Cabe destacar que, também em 2025, foram lançados os documentos “Estrategia Integral de Despatriarcalización y Transformación del Estado Plurinacional: En el marco del Bicentenario de Bolivia”, no qual a PEDDF é mencionada apenas duas vezes, na nomenclatura de “Política Externa Despatriarcalizadora”,  e o primeiro “Plano de Ação Nacional sobre Mulheres, Paz e Segurança do Estado Plurinacional da Bolívia”, este que não faz qualquer referência à PEDDF – nem a outras terminologias correlatas listadas acima. Tal ausência evidencia os limites e as ambiguidades da institucionalização dessa agenda no âmbito da Política Externa Boliviana.

Para além disso, interlocutoras entrevistadas no processo da construção da pesquisa que desenvolvo, denunciam como a despatriarcalização tornou-se um termo esvaziado ao longo de sua institucionalização e como sua implementação, ainda que acompanhada por um aparato legislativo, pouco se traduziu na vida cotidiana das mulheres ou em uma diplomacia feminista.

Há, também, a contestação sobre quais mulheres bolivianas este projeto de despatriarcalização representa, e quais não. A falta de clareza sobre o significado concreto do despatriarcalizar, a ausência de uma implementação sobre as políticas públicas despatriarcalizadoras e descolonizadoras em sua totalidade, bem como da construção e adoção da PEDDF são objetos recorrentes de críticas de ativistas no que tange a transversalização da despatriarcalização, os compromissos dos governos do MAS-IPSP com os temas de gênero e direito das mulheres.

(Des)caminhos da PEF na Bolívia: Breve panorama da agenda de gênero no governo atual

As últimas  eleições gerais bolivianas resultaram na vitória de Rodrigo Paz, do Partido Democrata Cristão (PDC), no segundo turno, em 19 de outubro de 2025. Paz tomou posse em 8 de novembro de 2025 junto a seu vice-presidente Edman Lara, ex-capitão da Polícia Nacional da Bolívia e membro também do PDC.

O programa de governo PDC foi considerado limitado e pouco robusto no tratamento das questões de gênero. Sob o título “Agenda 50/50: Política al Servicio de la Gente”, o documento aborda os direitos das mulheres de forma genérica e predominantemente assistencial, sem apresentar propostas estruturais voltadas à igualdade substantiva de gênero.
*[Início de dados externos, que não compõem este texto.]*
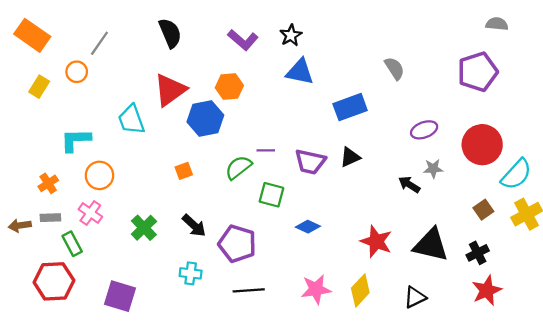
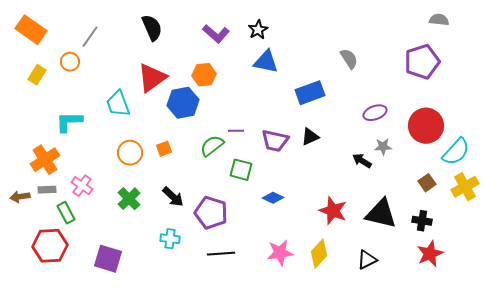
orange circle: (99, 175) -> (130, 153), moved
orange cross: (48, 183) -> (45, 160), size x1.6
black cross: (478, 253) -> (422, 221), turned 36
Segundo análise da Coordinadora de la Mujer, trata-se de um programa precário na perspectiva de gênero, marcado pela ausência de diretrizes consistentes sobre autonomia econômica das mulheres, participação política paritária e transformação institucional.

Não há menções à despatriarcalização ou à Política Externa Despatriarcalizadora, Descolonizadora e Feminista. O novo governo de Paz também dissolveu o Ministerio de Culturas, Descolonización y Despatriarcalización, transformando-o em “Ministerio de Turismo Sostenible, Culturas, Folklore y Gastronomia”, retirando da estrutura ministerial as referências explícitas à descolonização e à despatriarcalização.

A exclusão da pasta torna-se sintomática e evidencia um reposicionamento político-institucional do Estado boliviano, que anteriormente mobilizou a despatriarcalização como eixo articulador e centralizador para as políticas públicas racial-generificadas, bem como de sua projeção no internacional.

Até o momento, tudo indica que a Política Externa Despatriarcalizadora, Descolonizadora e Feminista – que não chegou a ser formalmente adotada durante o governo Arce – tampouco encontra, no contexto do governo Rodrigo Paz, condições políticas e institucionais favoráveis à sua reinserção e adoção na agenda estatal, sobretudo pelo alinhamento político partidário do PDC.

Entretanto, mesmo com alcance institucional limitado, a despatriarcalização marcou uma inflexão relevante nos debates latino-americanos sobre Política Externa Feminista, ao articular o imaginário político de mulheres plurais, especialmente indígenas, campesinas e originárias, a um projeto generificado de refundação do Estado, intrinsecamente vinculado às dimensões da raça e da descolonização.